◆ WHAT YOU NEED TO DO
Could you lay out every line of the records below as a numbered list, leaving out any blank lines?

◆ RECORDS FOR THE EXERCISE
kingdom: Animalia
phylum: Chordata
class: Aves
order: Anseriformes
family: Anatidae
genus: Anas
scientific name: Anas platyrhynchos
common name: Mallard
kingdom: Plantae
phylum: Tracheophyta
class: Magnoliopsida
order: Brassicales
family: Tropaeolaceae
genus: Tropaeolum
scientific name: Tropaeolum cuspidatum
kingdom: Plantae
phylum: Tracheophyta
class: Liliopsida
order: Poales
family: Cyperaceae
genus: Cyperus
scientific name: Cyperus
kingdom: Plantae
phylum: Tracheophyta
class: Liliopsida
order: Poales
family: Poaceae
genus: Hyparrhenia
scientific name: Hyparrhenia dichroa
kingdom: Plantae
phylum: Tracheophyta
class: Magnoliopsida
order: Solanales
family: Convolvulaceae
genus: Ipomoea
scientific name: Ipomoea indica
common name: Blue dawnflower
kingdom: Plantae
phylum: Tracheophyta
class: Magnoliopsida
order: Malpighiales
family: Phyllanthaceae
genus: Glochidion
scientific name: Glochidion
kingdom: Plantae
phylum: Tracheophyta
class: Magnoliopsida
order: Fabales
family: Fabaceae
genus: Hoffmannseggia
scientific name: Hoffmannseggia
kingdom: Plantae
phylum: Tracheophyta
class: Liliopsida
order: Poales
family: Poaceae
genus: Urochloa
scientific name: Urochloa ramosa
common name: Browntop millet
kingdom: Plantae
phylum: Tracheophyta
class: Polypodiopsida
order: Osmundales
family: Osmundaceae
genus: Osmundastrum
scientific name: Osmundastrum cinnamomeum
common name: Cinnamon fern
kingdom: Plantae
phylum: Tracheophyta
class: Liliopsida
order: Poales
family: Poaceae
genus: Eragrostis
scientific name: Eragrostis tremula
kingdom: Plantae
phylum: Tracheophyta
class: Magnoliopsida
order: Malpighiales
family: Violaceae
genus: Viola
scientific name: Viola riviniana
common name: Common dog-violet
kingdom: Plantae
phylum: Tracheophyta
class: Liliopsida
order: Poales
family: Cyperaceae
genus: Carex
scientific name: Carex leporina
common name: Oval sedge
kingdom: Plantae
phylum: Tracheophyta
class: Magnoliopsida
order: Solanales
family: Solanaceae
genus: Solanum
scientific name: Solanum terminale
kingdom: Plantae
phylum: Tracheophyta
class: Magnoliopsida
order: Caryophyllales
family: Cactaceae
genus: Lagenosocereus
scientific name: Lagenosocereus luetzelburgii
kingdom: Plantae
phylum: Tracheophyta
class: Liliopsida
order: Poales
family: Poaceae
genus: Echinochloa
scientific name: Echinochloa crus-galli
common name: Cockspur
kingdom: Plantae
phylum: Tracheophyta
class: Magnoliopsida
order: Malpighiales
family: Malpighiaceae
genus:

◆ RESULT FOR THIS EXERCISE
1. kingdom: Animalia
2. phylum: Chordata
3. class: Aves
4. order: Anseriformes
5. family: Anatidae
6. genus: Anas
7. scientific name: Anas platyrhynchos
8. common name: Mallard
9. kingdom: Plantae
10. phylum: Tracheophyta
11. class: Magnoliopsida
12. order: Brassicales
13. family: Tropaeolaceae
14. genus: Tropaeolum
15. scientific name: Tropaeolum cuspidatum
16. kingdom: Plantae
17. phylum: Tracheophyta
18. class: Liliopsida
19. order: Poales
20. family: Cyperaceae
21. genus: Cyperus
22. scientific name: Cyperus
23. kingdom: Plantae
24. phylum: Tracheophyta
25. class: Liliopsida
26. order: Poales
27. family: Poaceae
28. genus: Hyparrhenia
29. scientific name: Hyparrhenia dichroa
30. kingdom: Plantae
31. phylum: Tracheophyta
32. class: Magnoliopsida
33. order: Solanales
34. family: Convolvulaceae
35. genus: Ipomoea
36. scientific name: Ipomoea indica
37. common name: Blue dawnflower
38. kingdom: Plantae
39. phylum: Tracheophyta
40. class: Magnoliopsida
41. order: Malpighiales
42. family: Phyllanthaceae
43. genus: Glochidion
44. scientific name: Glochidion
45. kingdom: Plantae
46. phylum: Tracheophyta
47. class: Magnoliopsida
48. order: Fabales
49. family: Fabaceae
50. genus: Hoffmannseggia
51. scientific name: Hoffmannseggia
52. kingdom: Plantae
53. phylum: Tracheophyta
54. class: Liliopsida
55. order: Poales
56. family: Poaceae
57. genus: Urochloa
58. scientific name: Urochloa ramosa
59. common name: Browntop millet
60. kingdom: Plantae
61. phylum: Tracheophyta
62. class: Polypodiopsida
63. order: Osmundales
64. family: Osmundaceae
65. genus: Osmundastrum
66. scientific name: Osmundastrum cinnamomeum
67. common name: Cinnamon fern
68. kingdom: Plantae
69. phylum: Tracheophyta
70. class: Liliopsida
71. order: Poales
72. family: Poaceae
73. genus: Eragrostis
74. scientific name: Eragrostis tremula
75. kingdom: Plantae
76. phylum: Tracheophyta
77. class: Magnoliopsida
78. order: Malpighiales
79. family: Violaceae
80. genus: Viola
81. scientific name: Viola riviniana
82. common name: Common dog-violet
83. kingdom: Plantae
84. phylum: Tracheophyta
85. class: Liliopsida
86. order: Poales
87. family: Cyperaceae
88. genus: Carex
89. scientific name: Carex leporina
90. common name: Oval sedge
91. kingdom: Plantae
92. phylum: Tracheophyta
93. class: Magnoliopsida
94. order: Solanales
95. family: Solanaceae
96. genus: Solanum
97. scientific name: Solanum terminale
98. kingdom: Plantae
99. phylum: Tracheophyta
100. class: Magnoliopsida
101. order: Caryophyllales
102. family: Cactaceae
103. genus: Lagenosocereus
104. scientific name: Lagenosocereus luetzelburgii
105. kingdom: Plantae
106. phylum: Tracheophyta
107. class: Liliopsida
108. order: Poales
109. family: Poaceae
110. genus: Echinochloa
111. scientific name: Echinochloa crus-galli
112. common name: Cockspur
113. kingdom: Plantae
114. phylum: Tracheophyta
115. class: Magnoliopsida
116. order: Malpighiales
117. family: Malpighiaceae
118. genus:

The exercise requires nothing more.